Franchir le seuil de la Bourse, mettre le doigt dans l’engrenage de ses mécanismes, n’est pourtant pas chose anodine. Ce serait pousser un peu plus encore La Poste dans une logique que certains jugent éloignée de la vocation d’un service public. « Entrer en Bourse, c’est soumettre l’entreprise au seul objectif du profit, à la fatalité de la recherche de la rentabilité. Tout le reste, y compris le rôle de service public, devient un peu secondaire », craint un économiste.

La Poste paierait déjà un tribut à ce virage inscrit dans les astres, assure le député Ecolo Georges Gilkinet: « Cette fuite en avant vers la Bourse conduit à habiller la mariée pour la rendre plus belle et plus attirante au moment où ses actions seront proposées à la vente. Les résultats financiers à la hausse qui sont obtenus dans ce but le sont par une intensification du rythme de la restructuration de l’entreprise et une pression accrue sur les travailleurs. »

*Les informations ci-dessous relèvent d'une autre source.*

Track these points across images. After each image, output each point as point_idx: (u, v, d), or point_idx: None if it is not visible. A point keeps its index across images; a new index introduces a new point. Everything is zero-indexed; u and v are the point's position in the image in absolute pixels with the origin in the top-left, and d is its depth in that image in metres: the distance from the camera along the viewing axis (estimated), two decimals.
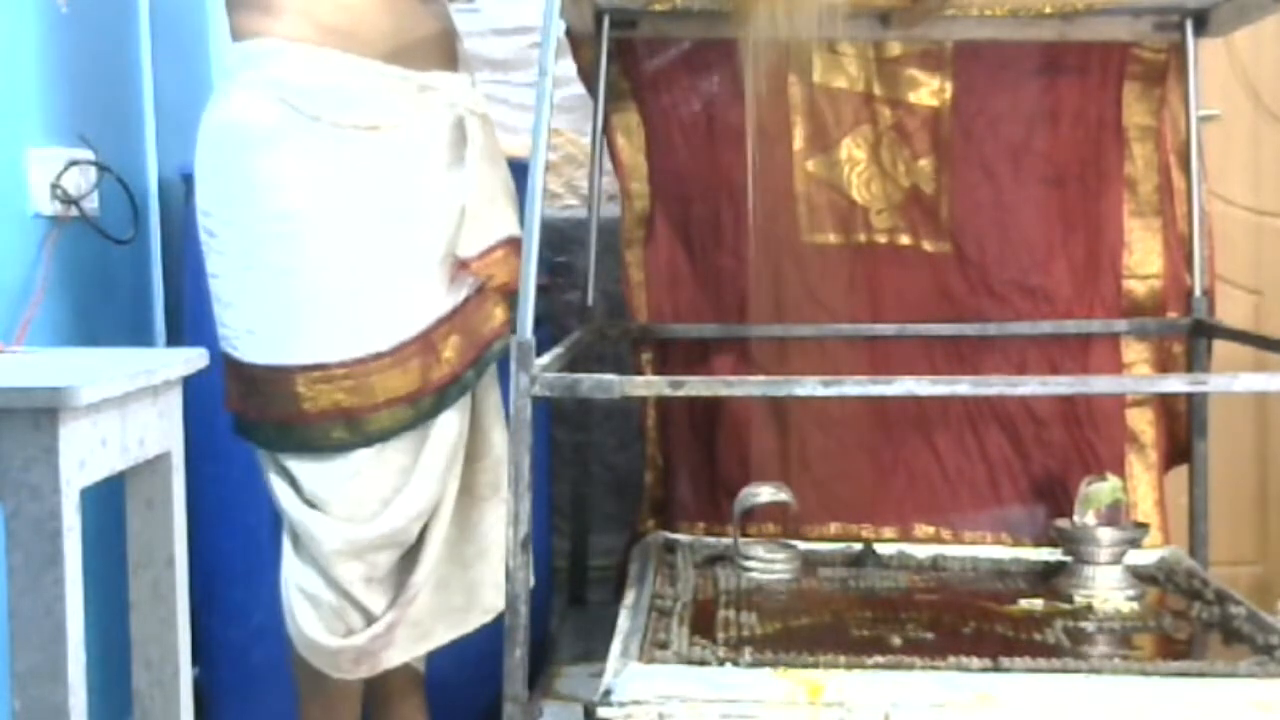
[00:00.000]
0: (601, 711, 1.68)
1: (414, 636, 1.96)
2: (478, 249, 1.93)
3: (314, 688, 2.02)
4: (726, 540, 2.33)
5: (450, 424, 1.94)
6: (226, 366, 1.92)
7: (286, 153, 1.84)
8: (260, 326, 1.88)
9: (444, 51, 2.00)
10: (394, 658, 1.96)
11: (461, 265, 1.92)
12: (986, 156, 2.47)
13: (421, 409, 1.90)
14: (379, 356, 1.87)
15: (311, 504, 1.90)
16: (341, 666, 1.94)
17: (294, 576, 1.93)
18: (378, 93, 1.89)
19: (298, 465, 1.91)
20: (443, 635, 1.99)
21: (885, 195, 2.49)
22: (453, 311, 1.92)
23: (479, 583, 1.98)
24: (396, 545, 1.93)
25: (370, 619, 1.93)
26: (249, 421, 1.93)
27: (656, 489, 2.55)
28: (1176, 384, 2.17)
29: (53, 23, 2.13)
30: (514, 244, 2.00)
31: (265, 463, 1.94)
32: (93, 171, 2.14)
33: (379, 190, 1.87)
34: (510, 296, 1.95)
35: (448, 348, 1.91)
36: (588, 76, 2.46)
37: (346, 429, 1.87)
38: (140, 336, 2.41)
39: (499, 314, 1.96)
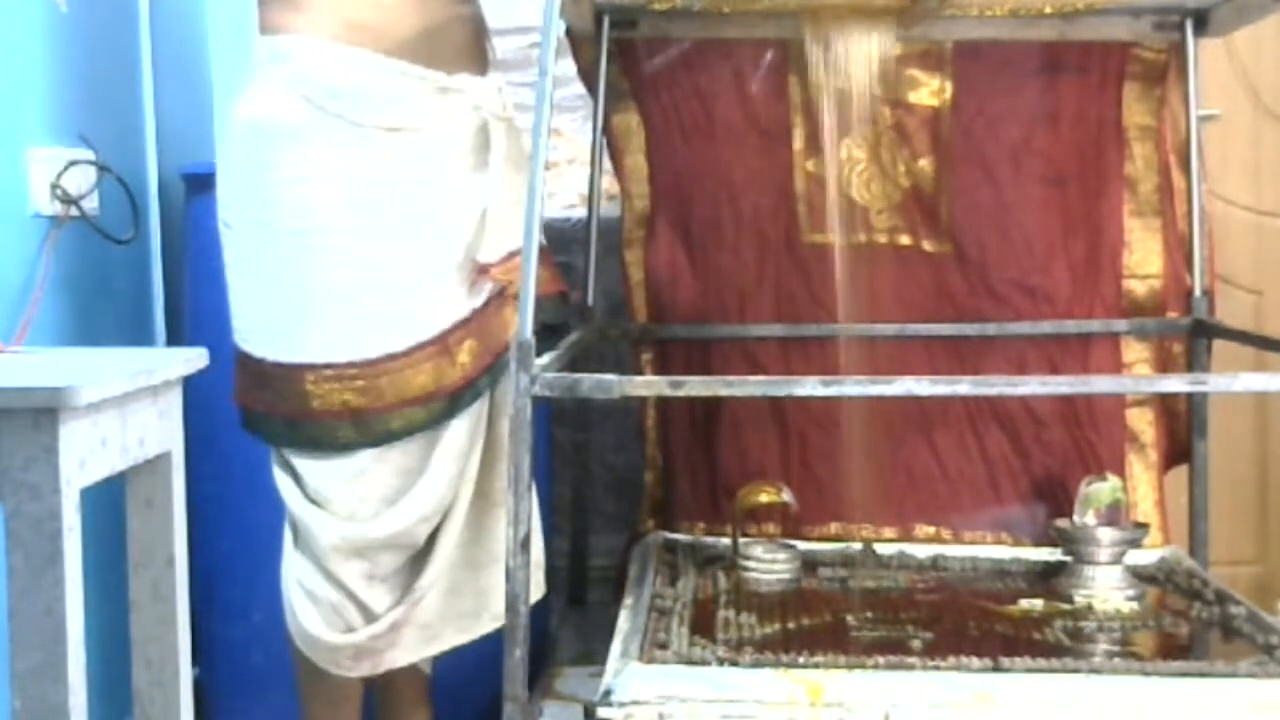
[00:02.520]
0: (602, 712, 1.68)
1: (422, 639, 1.95)
2: (499, 255, 1.92)
3: (315, 686, 2.02)
4: (726, 540, 2.33)
5: (461, 429, 1.93)
6: (237, 359, 1.93)
7: (306, 150, 1.84)
8: (270, 322, 1.88)
9: (473, 54, 2.00)
10: (399, 658, 1.95)
11: (482, 270, 1.92)
12: (986, 156, 2.47)
13: (433, 412, 1.90)
14: (392, 358, 1.87)
15: (314, 501, 1.90)
16: (341, 663, 1.93)
17: (294, 571, 1.93)
18: (400, 93, 1.88)
19: (302, 461, 1.91)
20: (451, 639, 1.98)
21: (885, 195, 2.49)
22: (470, 316, 1.92)
23: (490, 588, 1.97)
24: (400, 547, 1.93)
25: (371, 617, 1.92)
26: (256, 415, 1.93)
27: (656, 489, 2.55)
28: (1176, 384, 2.17)
29: (53, 23, 2.13)
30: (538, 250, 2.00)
31: (272, 456, 1.95)
32: (93, 171, 2.14)
33: (397, 191, 1.87)
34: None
35: (463, 352, 1.91)
36: (588, 76, 2.46)
37: (354, 429, 1.87)
38: (140, 336, 2.41)
39: (512, 317, 1.95)
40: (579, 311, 2.42)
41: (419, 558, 1.95)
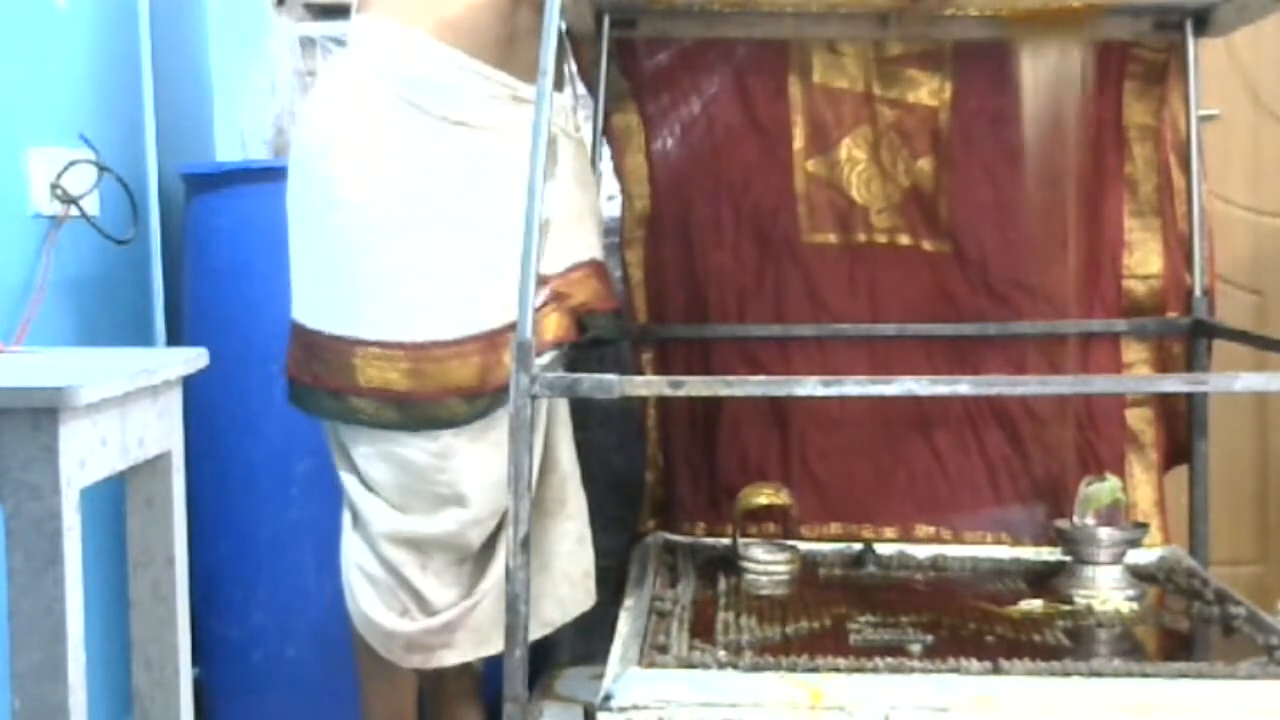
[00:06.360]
0: (601, 716, 1.68)
1: (474, 642, 1.97)
2: (560, 267, 1.96)
3: (373, 666, 2.04)
4: (726, 541, 2.33)
5: None
6: (291, 330, 1.97)
7: (376, 132, 1.89)
8: (325, 294, 1.92)
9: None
10: (451, 657, 1.97)
11: (542, 281, 1.92)
12: (986, 156, 2.47)
13: (476, 407, 1.92)
14: (440, 345, 1.89)
15: (369, 487, 1.94)
16: (394, 651, 1.96)
17: (351, 553, 1.96)
18: (478, 94, 1.92)
19: (353, 443, 1.94)
20: (499, 644, 1.95)
21: (885, 195, 2.49)
22: None
23: (539, 595, 1.98)
24: (453, 548, 1.95)
25: (426, 605, 1.94)
26: (303, 388, 1.96)
27: (657, 489, 2.55)
28: (1176, 384, 2.17)
29: (52, 22, 2.13)
30: (596, 266, 2.05)
31: (328, 438, 1.99)
32: (93, 171, 2.14)
33: (461, 185, 1.91)
34: (585, 314, 2.00)
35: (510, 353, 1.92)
36: (588, 76, 2.46)
37: (397, 410, 1.90)
38: (140, 336, 2.41)
39: (555, 322, 1.96)
40: None
41: (479, 559, 1.97)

Pression: voilà l’effet le plus tangible que La Poste devrait ressentir d’une exposition accrue au verdict des marchés financiers. « Conformément à la législation des sociétés cotées, La Poste va devoir pratiquer une politique d’information et de communication, indispensable pour établir correctement la valorisation de ses actions », relève Robert Wtterwulghe, professeur d’économie à l’UCL.

Le cours de Bourse deviendra immanquablement un baromètre de la gestion de l’entreprise et un élément redoutable de comparaison. « La sensibilité plus marquée à l’évolution du cours pourrait accentuer la pression si les performances de l’entreprise se révèlent moins bonnes par rapport à d’autres valeurs comparables », reprend Etienne de Callataÿ. Le management de La Poste risque de ne pas rester insensible à de telles fluctuations quand une partie de sa rémunération consiste en stock-options liées à la valeur de l’action.

Tant que l’Etat sera là, tout ira, caprices boursiers ou pas. Le prédécesseur d’Inge Vervotte, Steven Vanackere (CD&V), brandit pour preuve le précédent rassurant de Belgacom: « Voilà une entreprise publique entrée en Bourse avec succès, dirigée de façon stable, et qui n’a pas pâti des fluctuations boursières ». L’Etat, actionnaire à 50% plus une action, s’en félicite. Au point que surgit épisodiquement la tentation de toucher le pactole en cédant totalement l’opérateur historique des télécoms. La Poste risque peu de susciter de telles envies, vu la santé plutôt chancelante du courrier.